Item 6: Understand the Relationships Among the Many
Different Concepts of Equality
Item 6: 了解Equality的不同概念之间的关系。Understand the Relationships Among the Many Different Concepts of Equality
- C#提供了四种检测是否相等的函数。C# provides four different functions that determine whether two different objects are “equal”:
public static bool ReferenceEquals(object left, object right);
public static bool Equals(object left, object right);
public virtual bool Equals(object right);
public static bool operator ==(MyClass left, MyClass right);
- 当你改变了其中的一个方法,会影响到其他的几个。Furthermore, there are relationships among these four functions, so when you change one, you can affect the behavior of the others.
- C#充许你同时创建值类型和引用类型。两个引用类型的变量在引用同一个对象时,它们是相等的,就像引用到对象的ID一样。两个值类型的变量在它们的类型和内容都是相同时,它们应该是相等的。 C# enables you to create both value types and reference types. Two variables of a reference type are equal if they refer to the same object, referred to as object identity. Two variables of a value type are equal if they are the same type and they contain the same contents.

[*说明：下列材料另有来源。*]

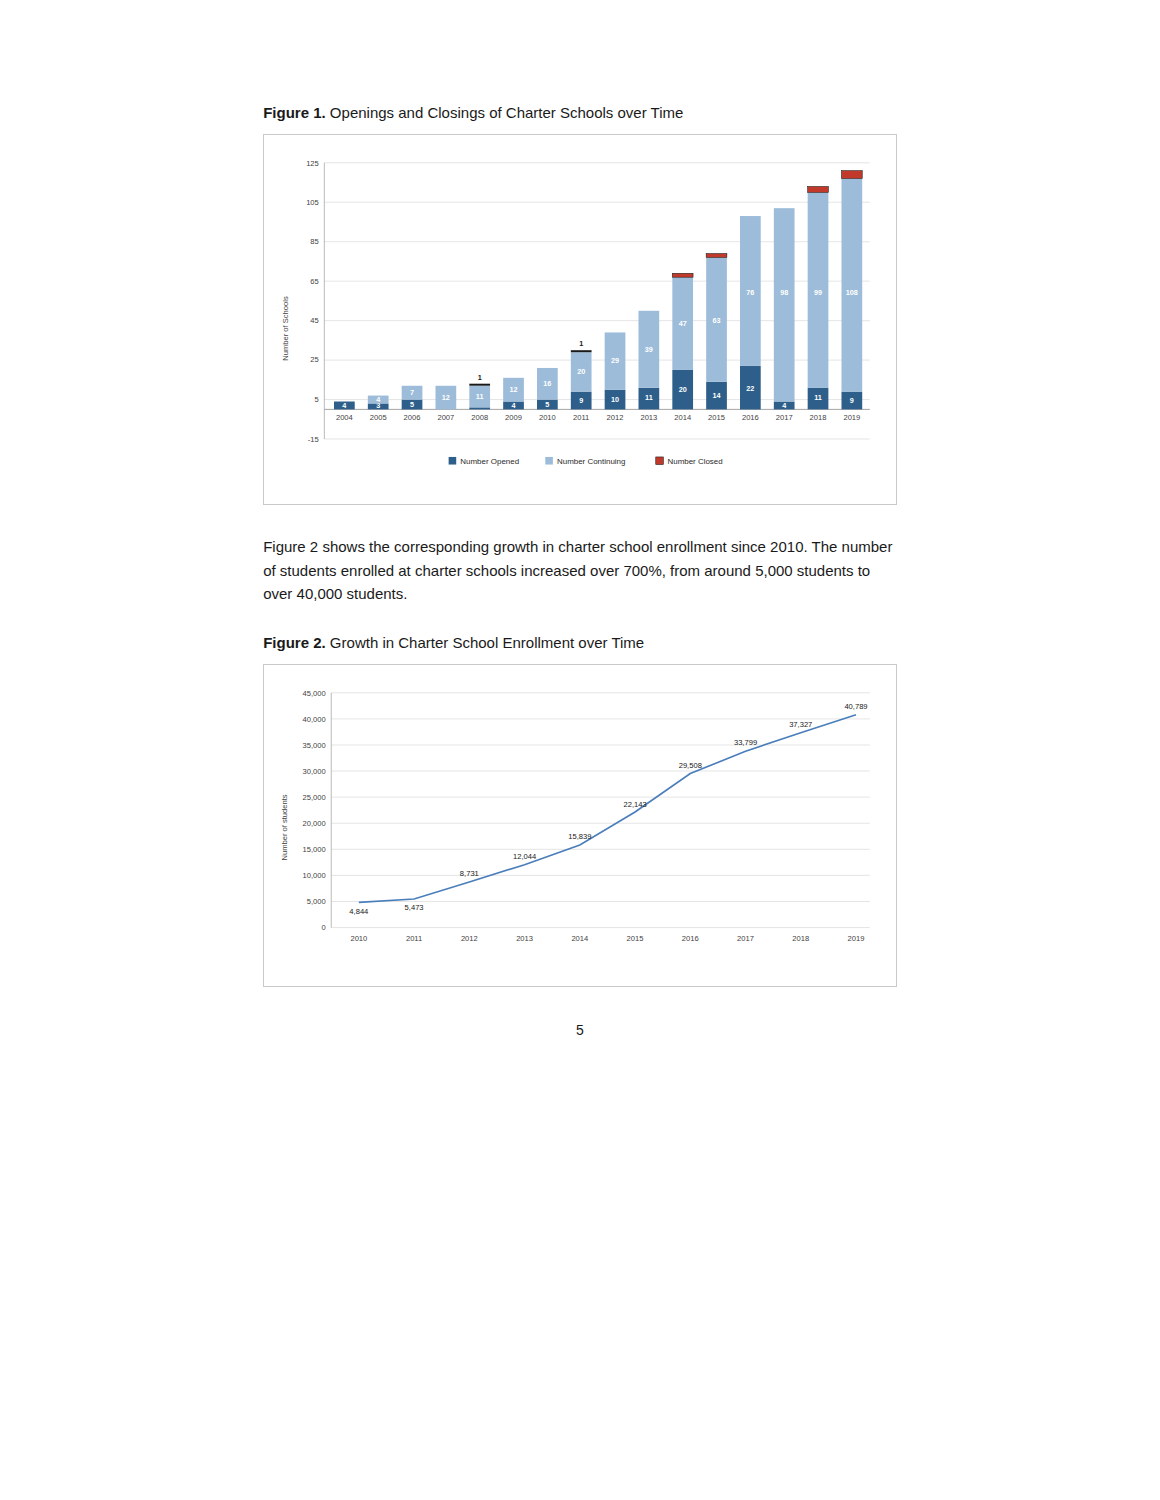Figure 1. Openings and Closings of Charter Schools over Time
Number of Schools 125 105 85 65 45 25 5 -15 4 3 4 5 7 12 1 11 1 4 12 5 16 9 20 1 10 29 11 39 20 47 14 63 22 76 4 98 11 99 9 108 2004 2005 2006 2007 2008 2009 2010 2011 2012 2013 2014 2015 2016 2017 2018 2019 Number Opened Number Continuing Number Closed
Figure 2 shows the corresponding growth in charter school enrollment since 2010. The number of students enrolled at charter schools increased over 700%, from around 5,000 students to over 40,000 students.
Figure 2. Growth in Charter School Enrollment over Time
Number of students 45,000 40,000 35,000 30,000 25,000 20,000 15,000 10,000 5,000 0 4,844 5,473 8,731 12,044 15,839 22,143 29,508 33,799 37,327 40,789 2010 2011 2012 2013 2014 2015 2016 2017 2018 2019
5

- Object .ReferenceEquals()无法重新定义。它在两个变量引用自同一个对象时返回true,它比较的是对象的引用地址而不是它们的值。这也以为着值类型使用这个方法时总是返回false(这是装箱、拆箱的原因)。Object .ReferenceEquals() returns true if two variables refer to the same object— that is, the two variables have the same object identity. Whether the types being compared are reference types or value types, this method always tests object identity, not object contents. Yes, that means that ReferenceEquals() always returns false when you use it to test equality for value types.
int i = 5;
int j = 5;
if (Object.ReferenceEquals(i, j))
Console.WriteLine("Never happens.");
else
Console.WriteLine("Always happens.");
if (Object.ReferenceEquals(i, i))
Console.WriteLine("Never happens.");
else
Console.WriteLine("Always happens."); - static Object.Equals()无法重新定义。因为它完成了它应该完成的事:在你不知道两个对象的确切类型时断定它们是否是一样的。The second function you’ll never redefine is static Object.Equals().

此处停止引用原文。